Akupunktur - Was ist das?
In der Akupunktur als Teil der traditionellen chinesischen Medizin begegnet uns eines der faszinierendsten Heilkundesysteme, das menschlicher Erfindungsgeist außerhalb unserer eigenen Medizintradition hervorgebracht hat, und es ist jene Sparte der sanften Heilkunde, mit der sich Verfechter der Schulmedizin noch am ehesten anfreunden können. Das Wort Akupunktur wurde erstmals von dem holländischen Arzt und Chinareisenden Willem ten Rhyne verwendet, der 1683 diese traditionelle chinesische Heilbehandlung als erster europäischer Arzt beschrieb. Die Wortbildung entlehnte er aus dem Lateinischen acus = Nadel und pungere = stechen.
Die erste schriftliche Erwähnung der Akupunktur datiert aus dem 2. Jahrhundert vor unserer Zeitrechnung. In den „Aufzeichnungen der Historiker" von Sima Qian ist erstmals von Steinnadeln die Rede.
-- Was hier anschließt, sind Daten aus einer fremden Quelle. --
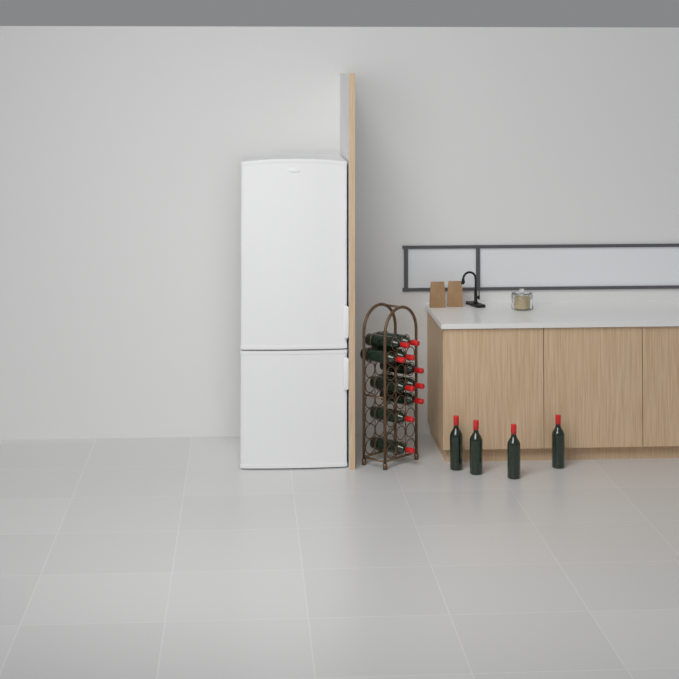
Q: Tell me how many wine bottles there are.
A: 14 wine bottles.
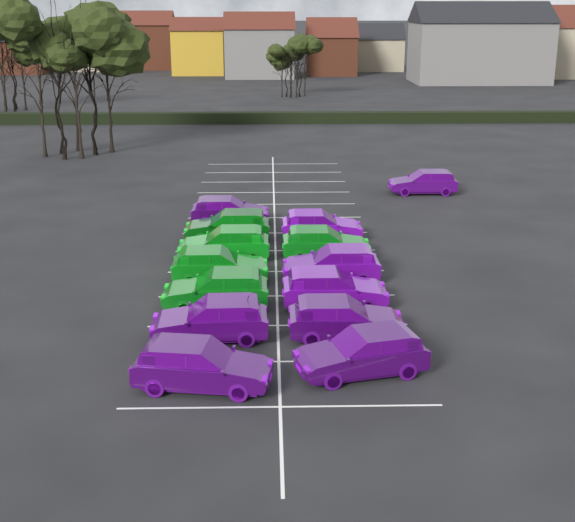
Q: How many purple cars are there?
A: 9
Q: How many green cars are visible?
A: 5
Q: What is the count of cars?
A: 14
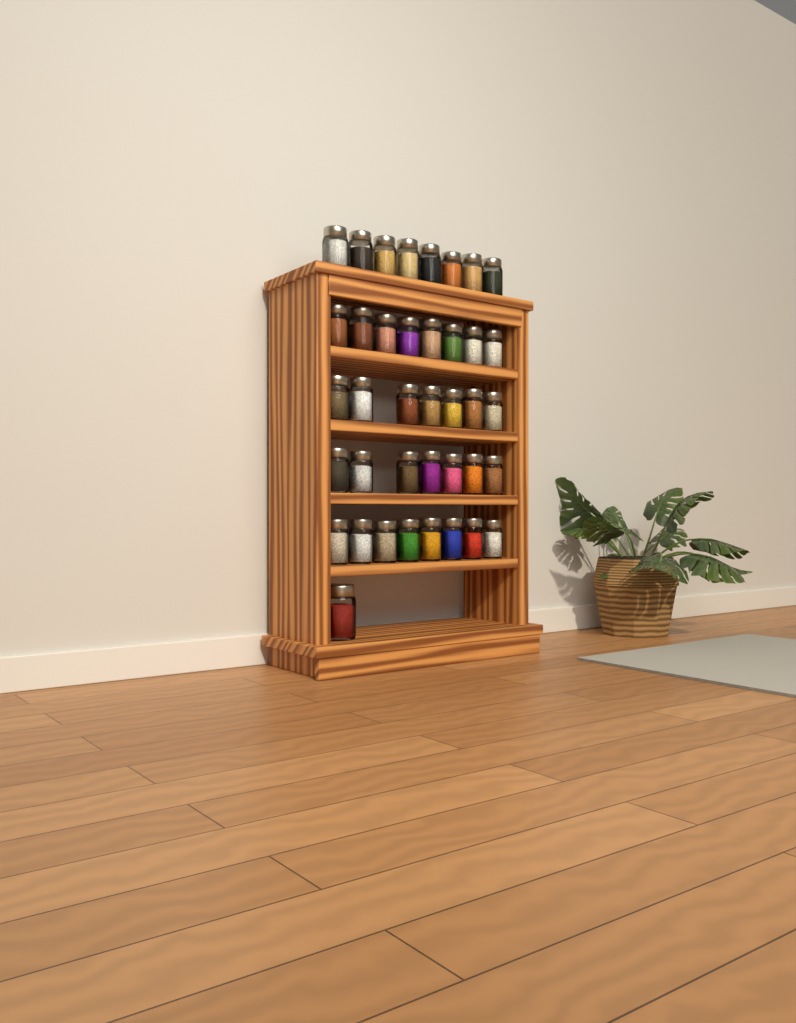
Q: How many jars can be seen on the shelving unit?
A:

Inzwischen zeigen neuere Grabfunde, daß derartige therapeutische Instrumente möglicherweise bereits vor 4.000 bis 6.000 Jahren Anwendung fanden. Neben Steinnadeln bediente man sich in früheren Zeiten auch der Bambussplitter.
Die traditionelle Akupunktur ist ein umfassendes System von Befragung, Untersuchung, Diagnose und Behandlung. Sie ist eine Heilkunst und Wissenschaft, die uns lehrt, wie der ganze Mensch als eine Einheit (Körpergeistseele) zu verstehen ist, wie man das Zustandekommen von Gesundheit und Krankheit erkennt und wie man im Einzelfall die Wiederherstellung der verloren gegangenen Gesundheit in Angriff nimmt.
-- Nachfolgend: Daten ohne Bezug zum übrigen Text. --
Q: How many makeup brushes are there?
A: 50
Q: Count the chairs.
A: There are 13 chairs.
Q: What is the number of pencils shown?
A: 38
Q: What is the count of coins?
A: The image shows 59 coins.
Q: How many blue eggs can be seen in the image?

Der wesentliche Unterschied zwischen der westlichen Medizin und der östlichen Heilkunde besteht in dem grundlegenden Konzept der Chinesen von der Lebensenergie Qi, die harmonisch und ausgeglichen in uns fließt. Diese Harmonie, diese Ausgeglichenheit ist Gesundheit. Wenn die Lebensenergie nicht in der richtigen Weise fließt, entstehen Disharmonien und Unausgeglichenheit. Das ist Krankheit.
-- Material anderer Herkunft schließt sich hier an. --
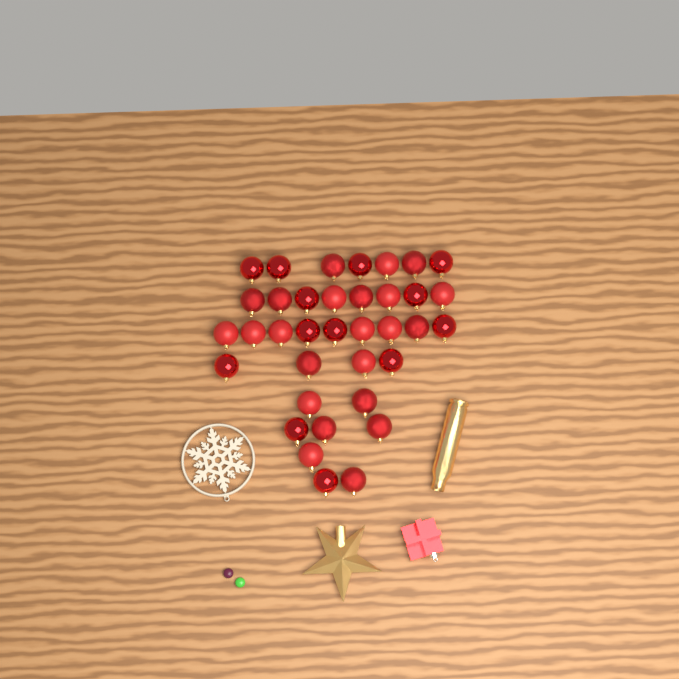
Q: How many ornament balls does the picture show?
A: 36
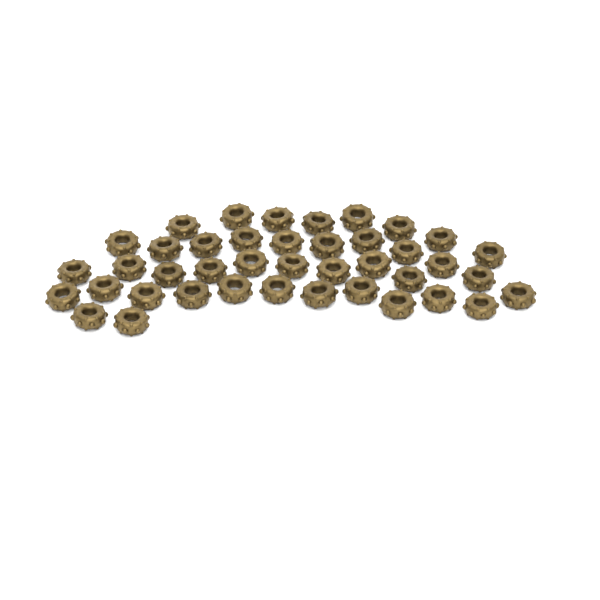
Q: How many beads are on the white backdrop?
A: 41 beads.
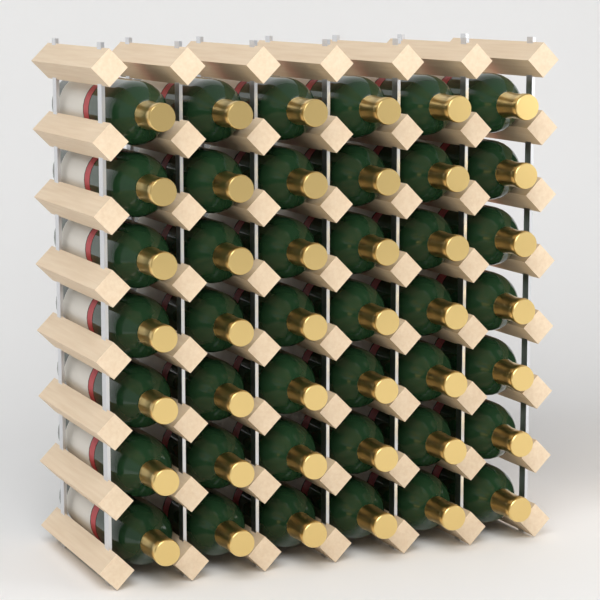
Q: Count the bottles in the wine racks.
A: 42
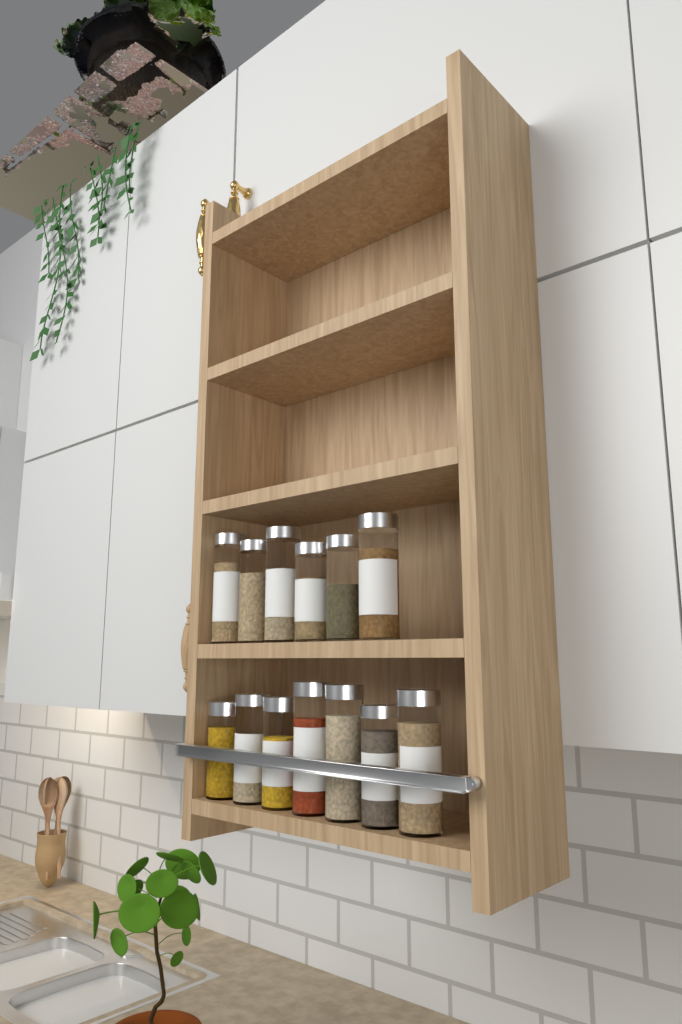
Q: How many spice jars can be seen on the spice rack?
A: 13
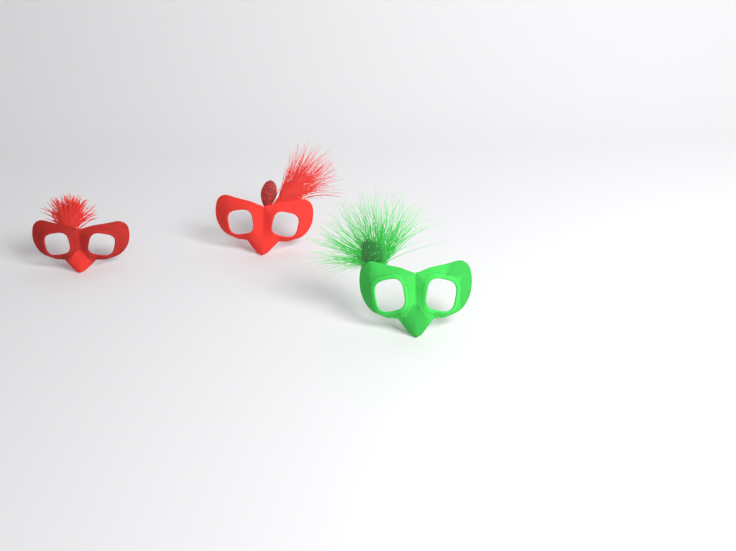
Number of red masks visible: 2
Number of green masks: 1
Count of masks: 3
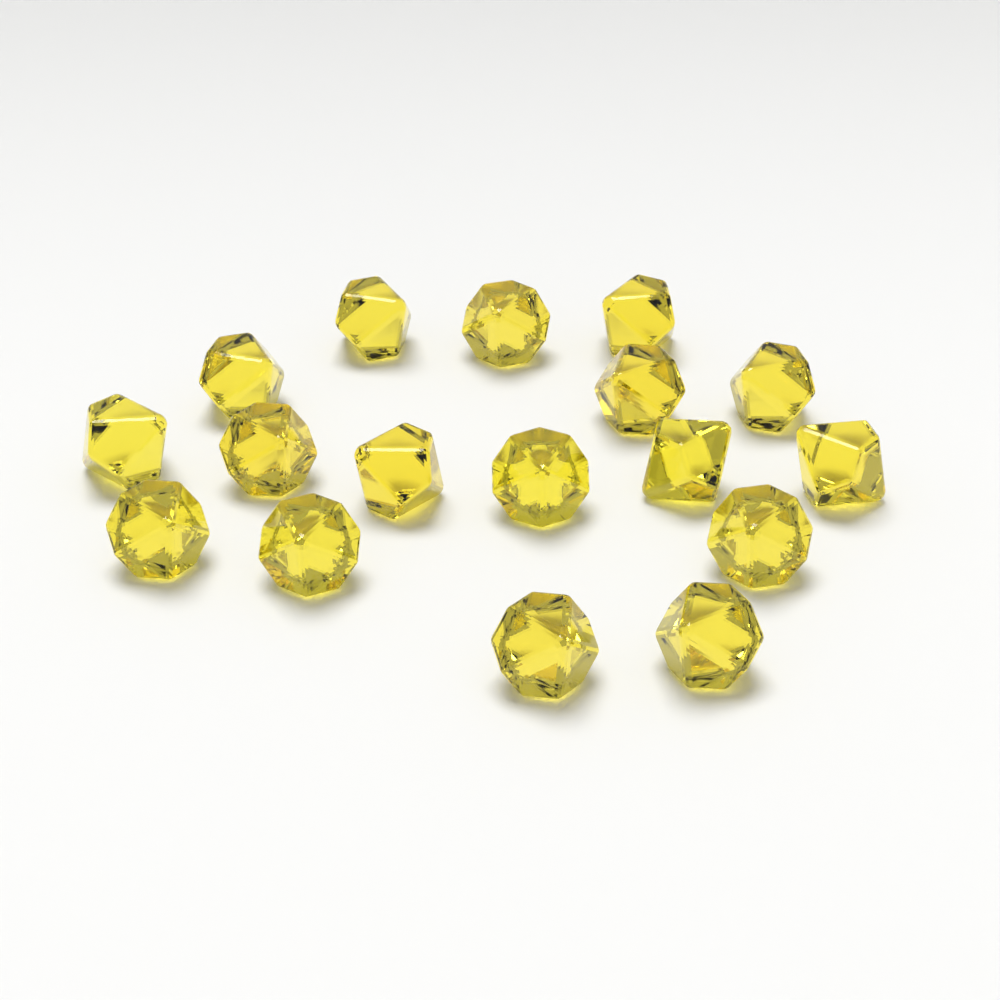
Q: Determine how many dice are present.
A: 17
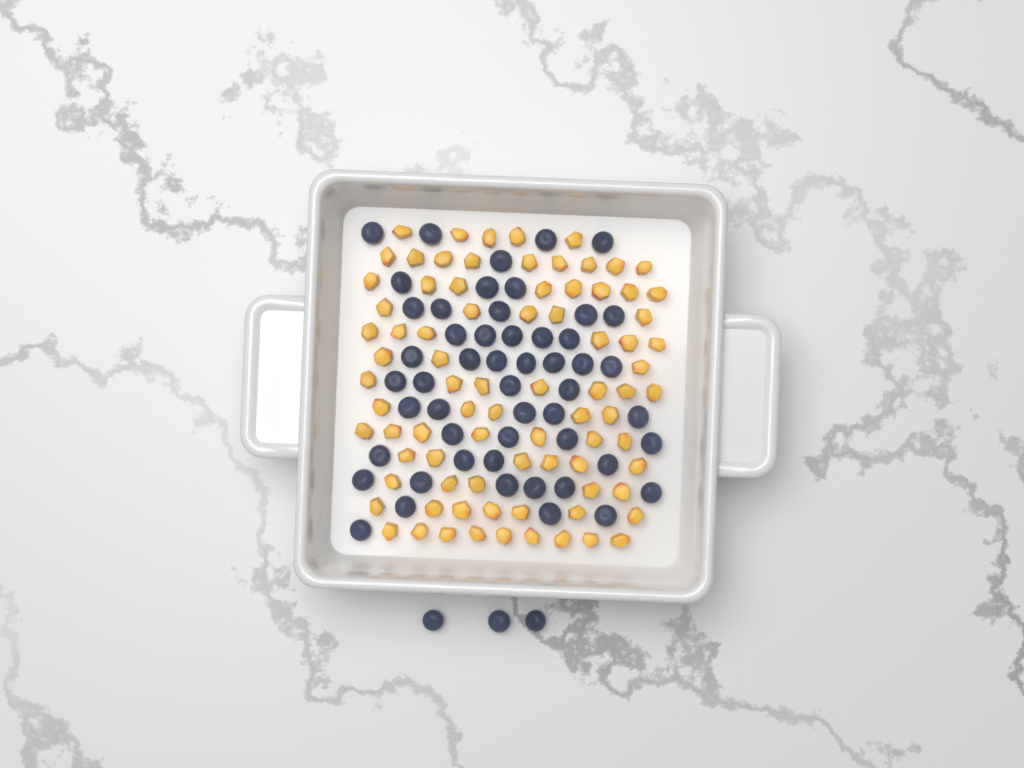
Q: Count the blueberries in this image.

Ca. zwei Drittel aller Bundesbürger fühlen sich nicht gesund. Sie klagen über unklare Beschwerden wie Unwohlsein, Reizbarkeit, Schlafstörungen, Erschöpfungszustände, Schwindel usw. Aber nur bei einem kleinen Teil dieser Patienten kann ein meßbarer Befund erhoben, d.h. im westlichen Sinne eine klare Diagnose gestellt werden. Was geschieht also mit den Patienten, die glaubwürdig klagen, aber nicht richtig krank sind, die "nur Befindlichkeitsstörungen" zeigen?
Im Oktober 97 belegte die Zwischenauswertung einer an der Universität Freiburg laufenden Studie, initiiert von den Innungskrankenkassen, daß Akupunktur besonders bei chronischen Kopfschmerzen, Migräne und Rückenschmerzen effektiv ist. Es wurden Patienten behandelt, die durchschnittlich bereits acht Jahre lang von verschiedenen Ärzten mit schulmedizinischen Methoden therapiert worden waren.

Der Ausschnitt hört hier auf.